Page:E. Quinet - Merlin l'Enchanteur, 1860.djvu/113

Cette page a été validée par deux contributeurs.
101
LIVRE III.

Voulez-vous donc la changer contre l’éternelle angoisse ?

— Quelle est cette paix ? répondirent les filles de l’incorruptible amour. Ce calme, c’est la mort ; nous sommes lasses de notre sérénité.

— Prenez garde d’appeler, de déchaîner vous-mêmes les tempêtes dans vos âmes !

— Eh bien, oui ! nous les appelons, nous les invoquons, les tempêtes inconnues, pleines de foudres et d’éclairs ! Elles nous pèseront moins que cet antique repos où vous nous avez surprises.

« Sommes-nous des fleurs des bois pour végéter comme elles ? Nous sommes lasses, Merlin, de rivaliser avec les étoiles radieuses dans les longues nuits d’été. Cet Éden sans serpent, sans tentateur, nous ennuie. »

Elles en vinrent à le tutoyer :

« Donne-nous les tempêtes, toi qui en parles si bien, » dirent ensemble Herminie, Juliette, Ophélie.
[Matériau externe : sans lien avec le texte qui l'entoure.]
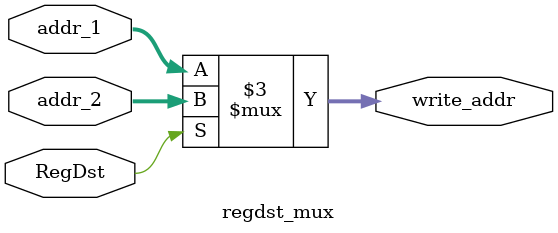
<source format=v>
`timescale 1ns / 1ps
module regdst_mux(
    input [4:0] addr_1,
    input [4:0] addr_2,
	 input RegDst,
    output reg [4:0] write_addr
    );
	always @(addr_1, addr_2, RegDst) begin
		if (RegDst) write_addr = addr_2;
		else write_addr = addr_1;
	end
endmodule

</source>
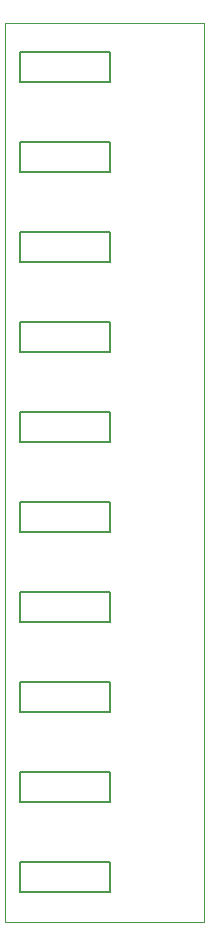
<source format=gbo>
G75*
%MOIN*%
%OFA0B0*%
%FSLAX24Y24*%
%IPPOS*%
%LPD*%
%AMOC8*
5,1,8,0,0,1.08239X$1,22.5*
%
%ADD10C,0.0000*%
%ADD11C,0.0050*%
D10*
X000100Y000125D02*
X000100Y030121D01*
X006720Y030121D01*
X006720Y000125D01*
X000100Y000125D01*
D11*
X000600Y001125D02*
X000600Y002125D01*
X003600Y002125D01*
X003600Y001125D01*
X000600Y001125D01*
X000600Y004125D02*
X003600Y004125D01*
X003600Y005125D01*
X000600Y005125D01*
X000600Y004125D01*
X000600Y007125D02*
X003600Y007125D01*
X003600Y008125D01*
X000600Y008125D01*
X000600Y007125D01*
X000600Y010125D02*
X003600Y010125D01*
X003600Y011125D01*
X000600Y011125D01*
X000600Y010125D01*
X000600Y013125D02*
X003600Y013125D01*
X003600Y014125D01*
X000600Y014125D01*
X000600Y013125D01*
X000600Y016125D02*
X003600Y016125D01*
X003600Y017125D01*
X000600Y017125D01*
X000600Y016125D01*
X000600Y019125D02*
X003600Y019125D01*
X003600Y020125D01*
X000600Y020125D01*
X000600Y019125D01*
X000600Y022125D02*
X003600Y022125D01*
X003600Y023125D01*
X000600Y023125D01*
X000600Y022125D01*
X000600Y025125D02*
X003600Y025125D01*
X003600Y026125D01*
X000600Y026125D01*
X000600Y025125D01*
X000600Y028125D02*
X003600Y028125D01*
X003600Y029125D01*
X000600Y029125D01*
X000600Y028125D01*
M02*

</source>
Et elles lui prenaient les mains.

« Vous le voulez, filles insensées ! reprit Merlin : eh bien, c’est vous qui aurez fait votre sort. J’éveillerai bientôt des chantres qui par mille paroles flatteuses et cadencées vous attireront au seuil de brillantes demeures où vous serez bercées jour et nuit au rhythme de leurs chansons : on les appelle poëtes. Ils vous apprendront de douces paroles emmiellées. Mais sitôt que vous vous confierez à eux, ils vous ensorcelleront ; vous ne vous appartiendrez plus ; ce sera votre chute après l’Éden.